DIRECTIVE A:
Give the part of the sharing economy article between "The actual recommendations" and "any honest way.", inclusive, but switch "Uber and Airbnb" to "ride-hailing and home-rental platforms".

READING TEXT:

━━━━━━━━

Europe isn't quite ready for the sharing economy

Opinion Sunday 05/June/2016 17:23 PM
By: Times News Service
Europe isn't quite ready for the sharing economy

Sharing economy platforms such as Uber and Airbnb have been struggling as some European countries attempt to regulate and make sense of their business. The European Union has finally come up with some guiding principles for its members, mildly telling them that the "collaborative economy," as the bureaucrats call it, is generally a good thing that shouldn't be banned.
The actual recommendations in the European Commission communication issued Thursday aren't particularly friendly to Uber and Airbnb. But at least the commission has established a semblance of a unified approach that will make it easier for the platforms to project future growth and expenses, which it hasn't been possible to do in any honest way.
The EC estimated the total gross revenue from the gig economy platforms and providers in 2015 at 28 billion euros ($31.7 billion). That's not much -- the potential has been estimated at more than 500 billion euros. The EC argued that this potential should be allowed to develop: "Absolute bans and quantitative restrictions of an activity normally constitute a measure of last resort. They should in general only be applied if and where no less restrictive requirements to attain a legitimate public interest objective can be used."
But then the commission went on to describe its vision of the less restrictive requirements, which showed that it was far from an unqualified champion of Silicon Valley-style disruption.

━━━━━━━━

EXCERPTED DATA:

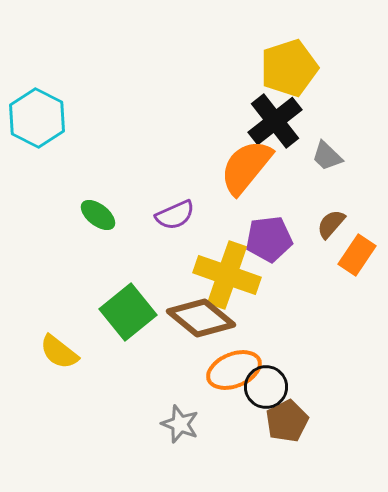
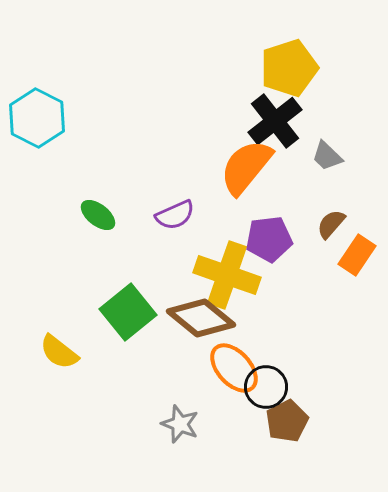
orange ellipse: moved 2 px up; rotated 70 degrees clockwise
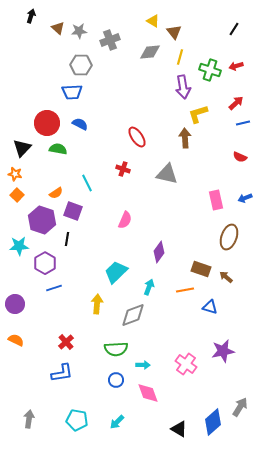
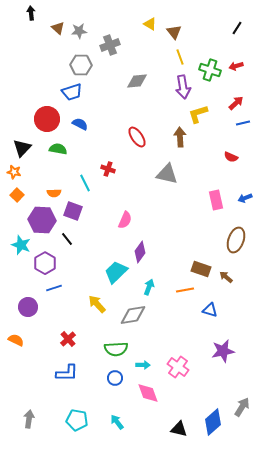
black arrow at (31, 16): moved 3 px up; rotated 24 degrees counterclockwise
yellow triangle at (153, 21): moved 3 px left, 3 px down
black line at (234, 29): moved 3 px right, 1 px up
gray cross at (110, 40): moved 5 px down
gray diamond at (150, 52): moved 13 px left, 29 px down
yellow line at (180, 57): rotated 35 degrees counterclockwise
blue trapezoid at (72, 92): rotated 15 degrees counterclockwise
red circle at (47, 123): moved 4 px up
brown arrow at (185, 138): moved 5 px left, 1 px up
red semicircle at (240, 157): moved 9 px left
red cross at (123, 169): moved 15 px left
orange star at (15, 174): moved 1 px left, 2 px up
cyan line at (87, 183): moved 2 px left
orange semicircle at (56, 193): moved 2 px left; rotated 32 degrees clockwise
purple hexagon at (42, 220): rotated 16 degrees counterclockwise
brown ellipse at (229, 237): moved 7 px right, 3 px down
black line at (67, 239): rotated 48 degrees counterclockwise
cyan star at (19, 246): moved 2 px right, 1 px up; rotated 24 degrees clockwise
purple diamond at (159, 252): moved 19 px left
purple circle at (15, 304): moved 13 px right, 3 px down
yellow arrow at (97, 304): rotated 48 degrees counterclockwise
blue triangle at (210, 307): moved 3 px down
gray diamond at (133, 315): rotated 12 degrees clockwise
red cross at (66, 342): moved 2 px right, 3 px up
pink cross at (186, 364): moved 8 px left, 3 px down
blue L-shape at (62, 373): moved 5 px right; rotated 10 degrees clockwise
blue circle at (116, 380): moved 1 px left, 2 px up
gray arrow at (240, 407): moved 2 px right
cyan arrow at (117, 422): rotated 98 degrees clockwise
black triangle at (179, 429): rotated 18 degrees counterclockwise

━━━━━━━━

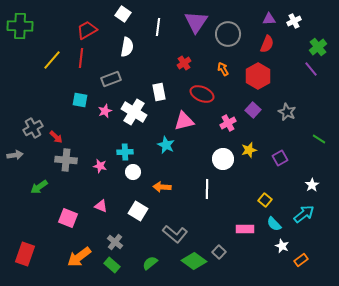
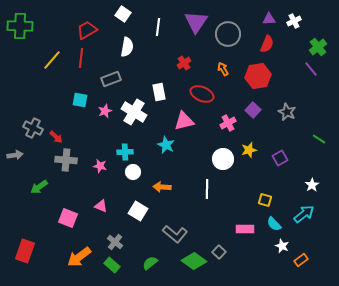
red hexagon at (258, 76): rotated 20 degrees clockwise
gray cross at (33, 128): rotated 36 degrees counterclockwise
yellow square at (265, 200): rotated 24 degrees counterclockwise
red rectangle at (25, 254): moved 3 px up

━━━━━━━━

DIRECTIVE B:
Please echo the listing between the lines holding "black arrow at" and "black triangle at", inclusive, with each line unchanged.

COMPLETE OUTPUT A:
The actual recommendations in the European Commission communication issued Thursday aren't particularly friendly to ride-hailing and home-rental platforms. But at least the commission has established a semblance of a unified approach that will make it easier for the platforms to project future growth and expenses, which it hasn't been possible to do in any honest way.

COMPLETE OUTPUT B:
black arrow at (31, 16): moved 3 px up; rotated 24 degrees counterclockwise
yellow triangle at (153, 21): moved 3 px left, 3 px down
black line at (234, 29): moved 3 px right, 1 px up
gray cross at (110, 40): moved 5 px down
gray diamond at (150, 52): moved 13 px left, 29 px down
yellow line at (180, 57): rotated 35 degrees counterclockwise
blue trapezoid at (72, 92): rotated 15 degrees counterclockwise
red circle at (47, 123): moved 4 px up
brown arrow at (185, 138): moved 5 px left, 1 px up
red semicircle at (240, 157): moved 9 px left
red cross at (123, 169): moved 15 px left
orange star at (15, 174): moved 1 px left, 2 px up
cyan line at (87, 183): moved 2 px left
orange semicircle at (56, 193): moved 2 px left; rotated 32 degrees clockwise
purple hexagon at (42, 220): rotated 16 degrees counterclockwise
brown ellipse at (229, 237): moved 7 px right, 3 px down
black line at (67, 239): rotated 48 degrees counterclockwise
cyan star at (19, 246): moved 2 px right, 1 px up; rotated 24 degrees clockwise
purple diamond at (159, 252): moved 19 px left
purple circle at (15, 304): moved 13 px right, 3 px down
yellow arrow at (97, 304): rotated 48 degrees counterclockwise
blue triangle at (210, 307): moved 3 px down
gray diamond at (133, 315): rotated 12 degrees clockwise
red cross at (66, 342): moved 2 px right, 3 px up
pink cross at (186, 364): moved 8 px left, 3 px down
blue L-shape at (62, 373): moved 5 px right; rotated 10 degrees clockwise
blue circle at (116, 380): moved 1 px left, 2 px up
gray arrow at (240, 407): moved 2 px right
cyan arrow at (117, 422): rotated 98 degrees clockwise
black triangle at (179, 429): rotated 18 degrees counterclockwise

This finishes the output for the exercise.